# Qwen Technical Support Agent — GSPO Fine-tuning

This notebook fine-tunes a Qwen model for **technical support** using **GSPO + LoRA**.

Notes:
- Start with a smaller model (3B) to validate your setup.
- If you scale to 7B, you’ll likely want `use_4bit=True`.
- This GSPO implementation uses a prompt set (from environment scenarios) + a reward model.


In [None]:
import os

os.environ["TOKENIZERS_PARALLELISM"] = "false"
os.environ.setdefault("WANDB_MODE", "disabled")


In [None]:
# Pick a base model
MODEL_NAME = "Qwen/Qwen2.5-3B-Instruct"  # try 7B with use_4bit=True
OUTPUT_DIR = "./outputs/notebooks/qwen_support_gspo"


In [None]:
from stateset_agents import MultiTurnAgent
from stateset_agents.core.agent import AgentConfig
from stateset_agents.core.environment import ConversationEnvironment, CONVERSATION_CONFIGS
from stateset_agents.rewards import create_domain_reward
from stateset_agents.training import GSPOConfig, train_with_gspo

# Build a small prompt set from environment scenarios.
env_config = CONVERSATION_CONFIGS["technical_support"].copy()
env_config["scenarios"] = env_config["scenarios"] + [
    {
        "topic": "install_error",
        "user_goal": "Fix installation failure",
        "context": "The installer fails with an error code.
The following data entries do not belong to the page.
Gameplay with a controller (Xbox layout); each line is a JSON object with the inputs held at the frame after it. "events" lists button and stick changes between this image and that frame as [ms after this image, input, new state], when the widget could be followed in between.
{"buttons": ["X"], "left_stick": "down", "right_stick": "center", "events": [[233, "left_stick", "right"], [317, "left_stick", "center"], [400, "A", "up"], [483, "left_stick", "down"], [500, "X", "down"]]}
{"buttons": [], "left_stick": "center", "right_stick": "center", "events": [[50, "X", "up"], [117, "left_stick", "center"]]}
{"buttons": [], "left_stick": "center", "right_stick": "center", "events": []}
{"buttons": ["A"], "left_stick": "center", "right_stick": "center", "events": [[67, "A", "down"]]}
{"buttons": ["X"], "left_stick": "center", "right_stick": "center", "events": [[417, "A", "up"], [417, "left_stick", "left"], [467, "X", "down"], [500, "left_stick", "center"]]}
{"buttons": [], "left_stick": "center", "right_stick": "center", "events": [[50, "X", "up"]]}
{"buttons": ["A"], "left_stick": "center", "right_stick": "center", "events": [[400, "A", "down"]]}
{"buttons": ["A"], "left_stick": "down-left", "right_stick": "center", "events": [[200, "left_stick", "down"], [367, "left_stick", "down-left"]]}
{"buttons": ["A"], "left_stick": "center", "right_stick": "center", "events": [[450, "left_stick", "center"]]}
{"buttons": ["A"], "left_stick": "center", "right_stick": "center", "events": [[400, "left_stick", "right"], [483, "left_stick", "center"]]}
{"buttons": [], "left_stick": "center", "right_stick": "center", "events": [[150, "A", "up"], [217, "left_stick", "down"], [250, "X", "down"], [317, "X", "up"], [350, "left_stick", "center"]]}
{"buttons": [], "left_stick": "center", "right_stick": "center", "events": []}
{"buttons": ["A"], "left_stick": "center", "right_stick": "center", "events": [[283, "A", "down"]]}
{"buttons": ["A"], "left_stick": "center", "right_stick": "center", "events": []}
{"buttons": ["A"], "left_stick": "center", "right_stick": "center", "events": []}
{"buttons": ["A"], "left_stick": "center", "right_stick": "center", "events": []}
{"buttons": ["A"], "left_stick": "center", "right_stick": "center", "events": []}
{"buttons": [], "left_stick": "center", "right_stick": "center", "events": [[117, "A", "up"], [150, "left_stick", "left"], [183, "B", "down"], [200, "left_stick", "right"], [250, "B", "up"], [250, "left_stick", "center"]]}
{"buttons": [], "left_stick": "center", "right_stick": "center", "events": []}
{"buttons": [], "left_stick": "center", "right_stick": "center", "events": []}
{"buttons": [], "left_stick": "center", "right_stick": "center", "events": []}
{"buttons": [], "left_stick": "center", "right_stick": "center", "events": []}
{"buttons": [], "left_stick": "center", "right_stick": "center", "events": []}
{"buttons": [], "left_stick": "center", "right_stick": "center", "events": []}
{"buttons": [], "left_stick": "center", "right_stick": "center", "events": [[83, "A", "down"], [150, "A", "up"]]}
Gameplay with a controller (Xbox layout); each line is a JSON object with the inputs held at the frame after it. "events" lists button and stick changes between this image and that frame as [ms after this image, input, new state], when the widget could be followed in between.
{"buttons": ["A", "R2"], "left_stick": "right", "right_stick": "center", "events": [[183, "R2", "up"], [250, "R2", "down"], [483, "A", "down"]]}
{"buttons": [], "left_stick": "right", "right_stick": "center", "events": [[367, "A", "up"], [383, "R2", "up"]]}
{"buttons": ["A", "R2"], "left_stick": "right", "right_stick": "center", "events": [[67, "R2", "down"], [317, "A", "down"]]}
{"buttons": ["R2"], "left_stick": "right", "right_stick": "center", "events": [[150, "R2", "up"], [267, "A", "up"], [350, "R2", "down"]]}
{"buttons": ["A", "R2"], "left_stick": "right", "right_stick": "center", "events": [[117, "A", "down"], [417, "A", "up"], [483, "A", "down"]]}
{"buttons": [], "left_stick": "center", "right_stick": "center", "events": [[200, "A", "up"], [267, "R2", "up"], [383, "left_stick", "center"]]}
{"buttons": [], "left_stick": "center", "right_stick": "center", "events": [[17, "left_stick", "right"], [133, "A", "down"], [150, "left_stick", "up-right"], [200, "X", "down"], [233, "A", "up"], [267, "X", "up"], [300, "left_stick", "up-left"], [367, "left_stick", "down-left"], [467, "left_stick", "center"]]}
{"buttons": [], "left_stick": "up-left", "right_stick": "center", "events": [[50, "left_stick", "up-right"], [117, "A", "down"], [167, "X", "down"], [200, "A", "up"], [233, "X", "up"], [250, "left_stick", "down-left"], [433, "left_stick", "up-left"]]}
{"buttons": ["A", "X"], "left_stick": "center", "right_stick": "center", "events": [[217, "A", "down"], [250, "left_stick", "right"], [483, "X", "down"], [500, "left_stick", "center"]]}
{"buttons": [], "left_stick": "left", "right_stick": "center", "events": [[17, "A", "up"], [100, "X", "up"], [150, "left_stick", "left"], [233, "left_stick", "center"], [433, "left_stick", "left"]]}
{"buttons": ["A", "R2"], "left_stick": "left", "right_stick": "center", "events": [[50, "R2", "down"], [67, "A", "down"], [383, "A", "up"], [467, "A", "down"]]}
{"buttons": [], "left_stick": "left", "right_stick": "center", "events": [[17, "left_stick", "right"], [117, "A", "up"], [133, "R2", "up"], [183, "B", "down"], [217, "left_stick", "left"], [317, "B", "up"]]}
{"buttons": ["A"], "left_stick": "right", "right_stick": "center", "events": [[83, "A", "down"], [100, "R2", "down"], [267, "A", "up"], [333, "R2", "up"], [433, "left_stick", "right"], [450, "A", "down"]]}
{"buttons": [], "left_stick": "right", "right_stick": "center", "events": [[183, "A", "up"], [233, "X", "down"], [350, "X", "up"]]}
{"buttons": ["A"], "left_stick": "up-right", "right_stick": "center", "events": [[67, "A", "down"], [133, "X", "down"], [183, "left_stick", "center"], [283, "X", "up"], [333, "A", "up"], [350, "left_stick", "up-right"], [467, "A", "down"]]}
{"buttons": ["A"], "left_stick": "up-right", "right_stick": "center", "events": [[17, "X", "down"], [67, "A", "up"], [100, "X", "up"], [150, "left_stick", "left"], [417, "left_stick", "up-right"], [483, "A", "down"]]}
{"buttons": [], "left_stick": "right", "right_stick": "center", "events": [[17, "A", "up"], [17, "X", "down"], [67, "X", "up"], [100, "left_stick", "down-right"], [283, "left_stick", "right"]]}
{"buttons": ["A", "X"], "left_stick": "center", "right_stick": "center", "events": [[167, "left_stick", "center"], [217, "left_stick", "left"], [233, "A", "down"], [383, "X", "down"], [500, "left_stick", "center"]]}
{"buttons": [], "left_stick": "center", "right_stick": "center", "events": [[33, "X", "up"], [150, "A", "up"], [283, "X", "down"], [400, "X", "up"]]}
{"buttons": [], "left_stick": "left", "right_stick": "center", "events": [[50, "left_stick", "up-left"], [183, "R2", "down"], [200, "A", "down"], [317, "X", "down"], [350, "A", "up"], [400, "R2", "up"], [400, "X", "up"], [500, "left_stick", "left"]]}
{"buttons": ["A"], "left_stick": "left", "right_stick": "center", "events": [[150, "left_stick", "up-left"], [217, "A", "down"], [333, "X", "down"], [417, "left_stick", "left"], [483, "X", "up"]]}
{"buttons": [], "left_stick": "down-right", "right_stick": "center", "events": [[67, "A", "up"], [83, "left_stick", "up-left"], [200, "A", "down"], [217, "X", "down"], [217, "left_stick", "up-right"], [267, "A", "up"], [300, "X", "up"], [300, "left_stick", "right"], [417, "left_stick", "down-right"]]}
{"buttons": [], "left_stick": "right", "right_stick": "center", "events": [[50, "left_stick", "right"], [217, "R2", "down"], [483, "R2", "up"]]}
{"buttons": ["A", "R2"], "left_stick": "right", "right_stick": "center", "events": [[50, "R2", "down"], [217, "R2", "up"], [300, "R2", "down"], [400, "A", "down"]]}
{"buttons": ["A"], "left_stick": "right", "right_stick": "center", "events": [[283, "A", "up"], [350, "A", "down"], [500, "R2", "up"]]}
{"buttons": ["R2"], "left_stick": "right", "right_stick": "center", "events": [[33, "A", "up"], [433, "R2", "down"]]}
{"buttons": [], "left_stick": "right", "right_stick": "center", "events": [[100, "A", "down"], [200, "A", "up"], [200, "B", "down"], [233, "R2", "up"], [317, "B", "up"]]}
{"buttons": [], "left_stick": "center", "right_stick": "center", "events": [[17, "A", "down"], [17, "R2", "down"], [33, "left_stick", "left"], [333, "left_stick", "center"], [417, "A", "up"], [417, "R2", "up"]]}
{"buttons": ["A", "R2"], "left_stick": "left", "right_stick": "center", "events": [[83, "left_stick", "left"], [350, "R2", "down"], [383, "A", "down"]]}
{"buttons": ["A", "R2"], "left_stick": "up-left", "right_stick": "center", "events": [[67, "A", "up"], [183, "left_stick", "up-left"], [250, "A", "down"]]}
Provide step-by-step troubleshooting.",
    },
    {
        "topic": "update_regression",
        "user_goal": "Recover after a bad update",
        "context": "After updating, the app won’t open. Suggest rollback/reinstall and log collection.",
    },
    {
        "topic": "login_issue",
        "user_goal": "Fix login failures",
        "context": "User can’t log in and sees an authentication error. Provide diagnosis steps.",
    },
    {
        "topic": "performance_issue",
        "user_goal": "Improve slow performance",
        "context": "The system is slow. Provide a prioritized checklist (resources, drivers, background apps).",
    },
    {
        "topic": "network_troubleshooting",
        "user_goal": "Restore network connectivity",
        "context": "Wi-Fi connects but there’s no internet. Provide OS/network troubleshooting steps.",
    },
]

environment = ConversationEnvironment(**env_config)
reward_model = create_domain_reward("technical_support")

system_prompt = (
    "You are Qwen, a knowledgeable technical support specialist. "
    "Ask concise clarifying questions, then provide step-by-step fixes, "
    "including verification steps and safe fallback options."
)

# Do NOT call agent.initialize() here: GSPO will load the model once and attach it.
agent = MultiTurnAgent(
    AgentConfig(
        model_name=MODEL_NAME,
        system_prompt=system_prompt,
        max_new_tokens=384,
        temperature=0.7,
    ),
    memory_window=8,
)


In [None]:
# Training config tuned for a laptop GPU.
# Increase num_outer_iterations and add more scenarios for real training.

config = GSPOConfig(
    model_name=MODEL_NAME,
    output_dir=OUTPUT_DIR,
    report_to="none",
    # "iterations" in this GSPO implementation
    num_outer_iterations=5,
    num_iterations=1,
    generations_per_iteration=len(environment.scenarios),
    # group size (responses per prompt)
    num_generations=4,
    # memory/perf knobs
    use_lora=True,
    lora_r=32,
    lora_alpha=64,
    lora_dropout=0.05,
    gradient_checkpointing=True,
    use_4bit=False,
    use_8bit=False,
    bf16=True,
    per_device_train_batch_size=1,
    gradient_accumulation_steps=8,
    learning_rate=8e-6,
    max_prompt_length=512,
    max_completion_length=384,
    temperature=0.7,
    top_p=0.9,
    logging_steps=1,
    save_steps=2,
)


In [None]:
trained_agent = await train_with_gspo(
    config=config,
    agent=agent,
    environment=environment,
    reward_model=reward_model,
)


In [None]:
# Quick sanity check
test_messages = [
    {
        "role": "user",
        "content": "My app crashes on launch after the latest update. What should I do?",
    }
]

print(await trained_agent.generate_response(test_messages))


## Artifacts

- Checkpoints: `OUTPUT_DIR/checkpoint-*`
- Final save: `OUTPUT_DIR/final_model`

If `use_lora=True`, the saved folder is a **LoRA adapter** (not the full base model).